NORTH PORT, Fla. — Homeowners at some mobile home parks in Sarasota are having a sigh of relief after they've gotten much-needed help hauling out Hurricane Ian-related household debris.
A special waiver to the county from the Federal Emergency Management Agency has given way to moving out their debris from 13 mobile home parks so far.
With assistance from FEMA, the county has been able to pay for the removal of nearly 9,500 cubic yards of debris at the La Casa park, with nearly 28,000 cubic yards of debris removed from all parks. The homeowners had thought the clean-up would never happen unless they coughed up the money for it through their homeowners' association, but now, they can focus on other aspects of recovery and rebuilding.
"We arrived here Oct. 30, to 12 feet plus of debris which we need to thank the Sarasota county for cleaning it up and the workers for being so friendly. It was probably 15 feet tall and right to the fence when we first arrived," John Braine of Canada said.
John and his wife, Kelly Braine, said they are brand new to the snowbird lifestyle after they purchased their home at the La Casa Mobile Home Park in North Port in 2020. But they have not been able to spend time there because the pandemic occurred and delayed their plans.
They said they have been fixing the house up and preparing to spend time in it this winter but then Hurricane Ian hit and put a halt to those plans also.
Most of the property at the park, which was ruined by the hurricane, then ended up piled up on a 40-acre lot right across from the Braines' new home.
"We had heard that it was going to take years before it was gone and it was devastating to us because we're trying to make plans to stay here," Kelly said.
Certain properties and communities like mobile home parks and some run by a fee-collecting homeowners' association are designated as commercial under FEMA policy and have to fund their hurricane-related debris removal. However, due to the enormity of the damage and debris collected, this put the county at odds with FEMA and meant residents would have had to pay thousands of dollars for cleanup.
"Waste management was not going to pick up the stuff which we pay property taxes for them to do that but debris like this is too much for them," Tim Davis, president of the La Casa Homeowners Association, said.
The county sent a letter to FEMA and asked for a special exception to allow it to remove debris citing unprecedented circumstances. Appeals from elected leaders at local, state and national levels subsequently followed the request.
After considering the situation, the agency approved funding for debris removal from 13 of 33 mobile home parks in the county that immediately qualified for a waiver.
"We know that that's a frustration for people and they would like things cleaned up and for health reasons, we want to get that done as quickly as possible," Renee Bafalis, spokesperson for FEMA, said.
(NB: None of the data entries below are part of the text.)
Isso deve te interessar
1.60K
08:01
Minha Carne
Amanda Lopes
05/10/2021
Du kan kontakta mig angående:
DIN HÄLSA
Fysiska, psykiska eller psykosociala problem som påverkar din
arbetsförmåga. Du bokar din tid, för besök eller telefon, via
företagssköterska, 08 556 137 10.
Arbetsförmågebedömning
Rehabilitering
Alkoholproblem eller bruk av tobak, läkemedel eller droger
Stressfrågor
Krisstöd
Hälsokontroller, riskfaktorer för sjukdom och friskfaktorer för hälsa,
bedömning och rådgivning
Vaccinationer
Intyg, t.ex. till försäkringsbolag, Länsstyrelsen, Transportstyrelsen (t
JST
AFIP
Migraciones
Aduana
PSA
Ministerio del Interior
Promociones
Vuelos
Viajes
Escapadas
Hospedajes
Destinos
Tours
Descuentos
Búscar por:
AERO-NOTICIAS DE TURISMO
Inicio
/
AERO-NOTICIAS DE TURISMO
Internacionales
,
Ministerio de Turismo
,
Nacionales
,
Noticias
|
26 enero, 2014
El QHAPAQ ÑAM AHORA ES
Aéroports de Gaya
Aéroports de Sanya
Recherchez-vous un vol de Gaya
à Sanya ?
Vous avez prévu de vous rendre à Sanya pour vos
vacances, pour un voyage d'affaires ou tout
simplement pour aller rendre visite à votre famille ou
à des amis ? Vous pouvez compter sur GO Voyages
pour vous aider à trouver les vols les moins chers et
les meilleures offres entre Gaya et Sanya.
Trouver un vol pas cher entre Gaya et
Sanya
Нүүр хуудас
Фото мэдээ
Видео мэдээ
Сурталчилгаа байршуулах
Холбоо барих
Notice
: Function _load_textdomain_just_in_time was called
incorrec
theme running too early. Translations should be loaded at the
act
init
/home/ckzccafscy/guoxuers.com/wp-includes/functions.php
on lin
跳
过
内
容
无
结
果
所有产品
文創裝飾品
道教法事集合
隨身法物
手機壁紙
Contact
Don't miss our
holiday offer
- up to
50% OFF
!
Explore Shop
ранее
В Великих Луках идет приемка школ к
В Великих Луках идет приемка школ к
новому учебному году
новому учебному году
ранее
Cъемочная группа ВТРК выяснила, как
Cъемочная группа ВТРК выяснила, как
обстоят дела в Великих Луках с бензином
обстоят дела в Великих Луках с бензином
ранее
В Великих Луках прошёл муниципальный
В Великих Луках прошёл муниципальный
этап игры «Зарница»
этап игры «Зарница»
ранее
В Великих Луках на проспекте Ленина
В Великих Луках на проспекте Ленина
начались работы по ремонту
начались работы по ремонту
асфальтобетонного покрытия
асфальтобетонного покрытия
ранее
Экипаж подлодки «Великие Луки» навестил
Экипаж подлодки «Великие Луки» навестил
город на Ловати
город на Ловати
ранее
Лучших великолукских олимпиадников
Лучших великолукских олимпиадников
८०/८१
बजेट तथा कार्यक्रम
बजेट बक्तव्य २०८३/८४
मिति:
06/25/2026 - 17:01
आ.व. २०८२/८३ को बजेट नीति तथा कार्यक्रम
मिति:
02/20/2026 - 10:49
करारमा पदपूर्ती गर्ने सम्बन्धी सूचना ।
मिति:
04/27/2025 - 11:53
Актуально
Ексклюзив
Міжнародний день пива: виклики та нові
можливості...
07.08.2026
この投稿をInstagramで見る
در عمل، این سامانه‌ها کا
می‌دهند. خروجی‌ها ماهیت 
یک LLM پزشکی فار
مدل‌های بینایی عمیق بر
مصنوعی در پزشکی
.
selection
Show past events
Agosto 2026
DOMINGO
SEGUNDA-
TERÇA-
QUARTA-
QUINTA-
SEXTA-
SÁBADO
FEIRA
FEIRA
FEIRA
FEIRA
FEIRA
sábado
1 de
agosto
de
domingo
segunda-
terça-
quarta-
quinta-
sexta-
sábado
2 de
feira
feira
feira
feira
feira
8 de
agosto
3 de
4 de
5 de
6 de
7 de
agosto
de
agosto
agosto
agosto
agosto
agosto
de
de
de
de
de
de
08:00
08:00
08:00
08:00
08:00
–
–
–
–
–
Ron Cutsinger is part of the board of the Sarasota County Commission and also the vice chairman of the commission and represents District 5, which includes North Port. He spearheaded the appeals process to get the waiver from FEMA. His efforts were supported by Congressman Greg Steube, the U.S. House Rep. for Florida's 17th Congressional District.
"All the mobile home parks were hit so hard. It was really gut-wrenching to see how much damage had been done," Cutsinger said. "The county has a long road ahead but boy that sure is a refreshing beginning to get that debris out of there. It just feels like, you know, day by day we are getting things done."
The county commissioner said they would continue the appeal process to have the 20 other remaining parks and any other communities in severe need approved for debris removal.
In the meantime, no longer having to see the giant pile of rubbish outside their home is something the Brianes' have said they are much thankful for this Thanksgiving holiday.
"No words can express how happy we are that it is being done," Kelly said.
"Thank you, U.S. from Canada, and thank you for the people that said yes they were going to clean it up. Thank you," John said.
FEMA said it would continue working closely with the state and local governments to identify communities that need special accommodations for hurricane-related debris cleanup and assistance.